Plugin Team for Customizing JavaFX Components in a Desktop Application

    It is always pleasant to communicate with an application that remembers your habits and feels like you, what you want. Any UI library or platform has, alas, only basic functionality and a set of components. For example, if a column in a table does not move or cannot be sorted by it, then an application in which it is used can hardly be called friendly. Fortunately, today you will not surprise anyone with this functionality. However, not every program will remember the position of this column and in the next session will display it in exactly the same place. It may also annoy each time to set the position of the splitter in the SplitPane or to enter the same filter parameters. As a rule, such conveniences have to be provided by the developers themselves.
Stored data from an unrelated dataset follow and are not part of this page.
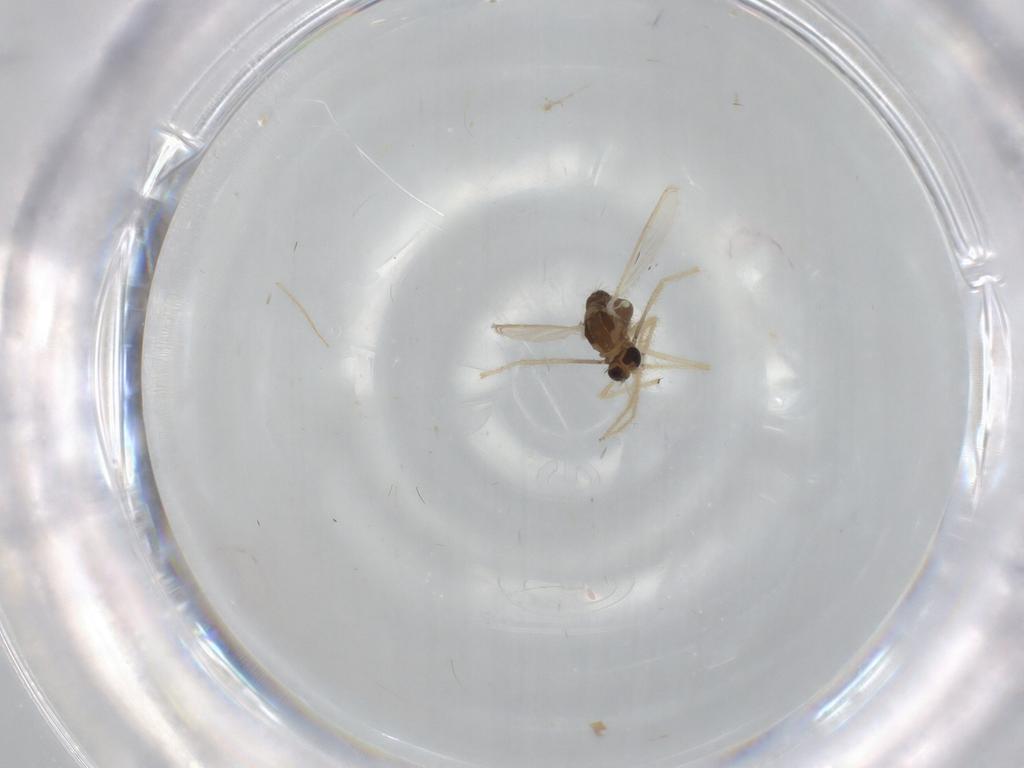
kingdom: Animalia
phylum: Arthropoda
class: Insecta
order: Diptera
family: Chironomidae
    There are only two examples of such minor improvements at first glance, but there are only two solutions offered by the platform, and in fact they are similar: create your component based on the base one, create your Skin to the base component, redefining the behavior. Neither method is simple to implement, moreover, each component will need to write its own adapter component. I met quite a few people to whom this method was more familiar and understandable.
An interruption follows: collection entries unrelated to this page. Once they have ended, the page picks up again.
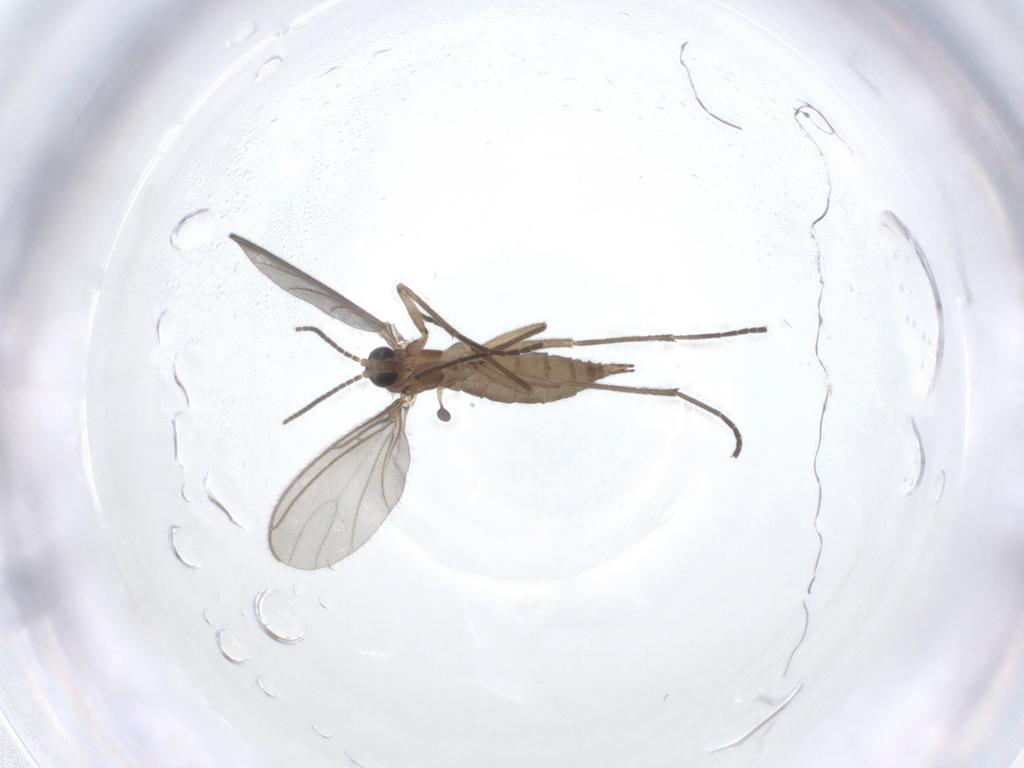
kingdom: Animalia
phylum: Arthropoda
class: Insecta
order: Diptera
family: Sciaridae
    But he is not the only one. What if we take the capabilities of a platform that supports the browser template for child Node , and when adding or removing a subgraph Noderun through a set of plug-ins, each of which is engaged in its specific work? One is able to memorize and restore everything during a repeated session, the other changes the context menu to the specified components, adding the function of copying text. Some of them add three dots at the end of the text, if it does not fit, and when you hover the mouse shows a hint with the full text, only if it does not fit. The most important thing is that it does not matter from which library this component is, whether we can inherit from it and redefine the behavior we need. All we need in this case is to teach the plugin how to work with the necessary components, if necessary, in different ways.

    This could be a listener for a collection of child elements:

    privatefinal ListChangeListener changeListener = (ListChangeListener<Node>) (ListChangeListener.Change<? extends Node> c) -> {
            if ( {

    This would be the processing code for each modified Node :

    privatevoidapplySettingsForNodeAndAddListenerForItsChild(Node n){
            if (!checkApplySettings(n)) {
                ObservableList<Node> children = getChildren(n);
                if (children != null) {

    And so - directly the call code of the plugin itself, which is registered to this type of component:

    public Node apply(Node node){
            List<SettingsPlugin> settingsPlugins = settingsMap.get(Node.class);
            if (settingsPlugins != null) {
                for (SettingsPlugin plugin : settingsPlugins) {
                    node = plugin.apply(node, userSettings.getSettings());
            List<SettingsPlugin> settingList = settingsMap.get(node.getClass());
            if (settingList != null) {
                for (SettingsPlugin plugin : settingList) {
                    node = plugin.apply(node, userSettings.getSettings());
            return node;

    Here is the interface of the plugin itself:

        public Node apply(Node node, Map<String, Object> userSettings);

    It is only necessary on the collection of child elements of the Root element Scene once to register the listener, while the remaining subgraph he registers himself ...

    Recently, I am drawing an analogy on the capabilities of desktop and web application platforms. It would be interesting to learn how such functionality can be implemented on different frameworks.